Comment 4 Eyal Rozenberg 2023-11-27 10:33:34 UTC
The most important thing to note about this bug is that the search term of interest contains Niqqud marks - marks indicating vowels, emphasis or intonation; and even one cantillation mark. See:

https://en.wikipedia.org/wiki/Niqqud
https://en.wikipedia.org/wiki/Hebrew_cantillation

without marks: ויהי
with marks:    וַיְהִ֥י

if we search for the no-Niqqud term, we find it on the second line, in both attached PDFs. If we search for the with-Niqqud term, we find it in the older-version export but not the newer-version.

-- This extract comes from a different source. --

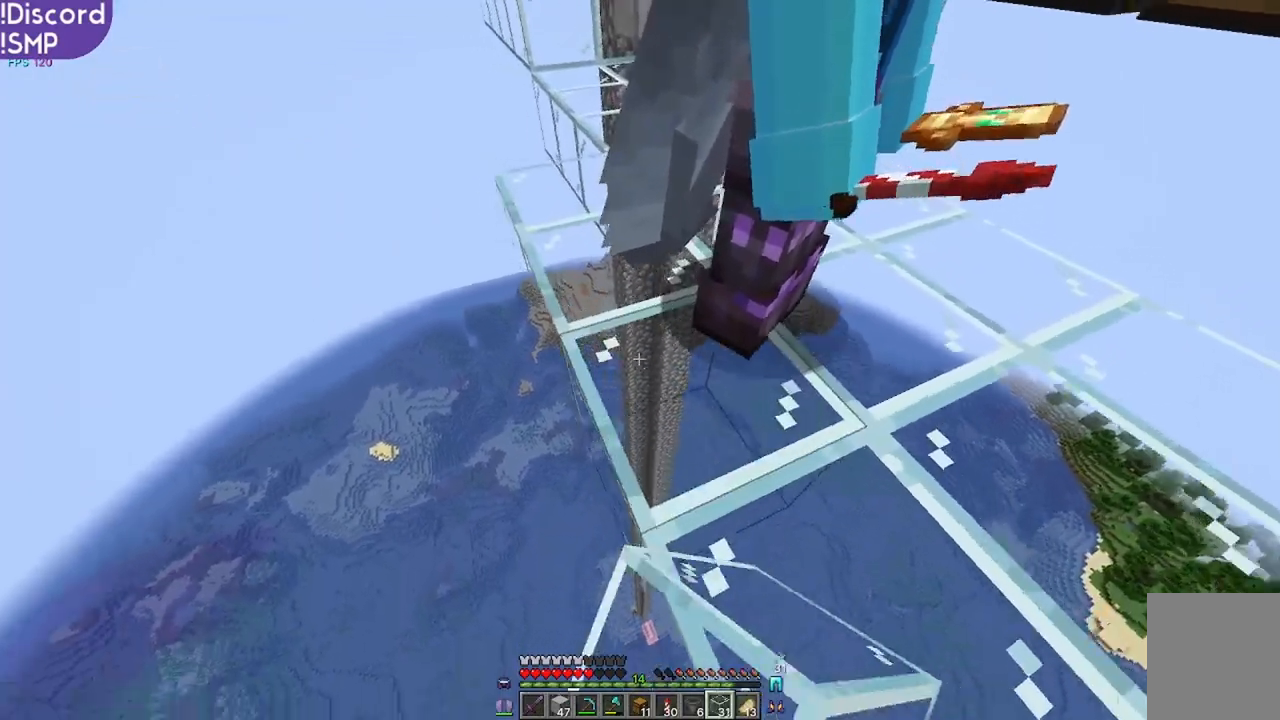
{"keys": ["w"], "mouse": [], "events": []}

I can also confirm the newer-behavior part of this bug with:

Version: 24.2.0.0.alpha1+ (X86_64) / LibreOffice Community
Build ID: 516f800f84b533db0082b1f39c19d1af40ab29c8
CPU threads: 4; OS: Linux 6.5; UI render: default; VCL: gtk3
Locale: he-IL (en_IL); UI: en-US

Note that, in LO itself, and when searching - LO ignores the Niqqud and cantillation and just searches for the letter sequence, so both terms will match each other and themselves in the original document.
Comment 5 Eyal Rozenberg 2023-11-27 10:39:08 UTC
Oh, and: The problem is there even if we drop the cantillation mark. So Niqqud is enough for it to manifest.
Comment 6 raal 2023-11-30 19:59:30 UTC
This seems to have begun at the below commit in bibisect repository/OS linux-64-7.5.
Adding Cc: to Khaled Hosny ; Could you possibly take a look at this one?
Thanks
 ba8787d89bb90aced203271dee7231163446d7e9 is the first bad commit
commit ba8787d89bb90aced203271dee7231163446d7e9
Author: Jenkins Build User <tdf@pollux.tdf>
Date:   Wed Oct 5 22:14:28 2022 +0200

    source 09c076c3f29c28497f162d3a5b7baab040725d56

140994: tdf#151350: Fix extraneous gaps before marks | https://gerrit.libreoffice.org/c/core/+/140994
Comment 7 ⁨خالد حسني⁩ 2023-11-30 20:17:17 UTC
Text extraction from PDF is a lost cause.

We are now generating /ActualText spans where we didn’t previously, and PDF readers are now confused by this. I blame Adobe for creating such a backwards file format and never fixing it.

This probably can be fixed, but I don’t have the capacity to work on it right now.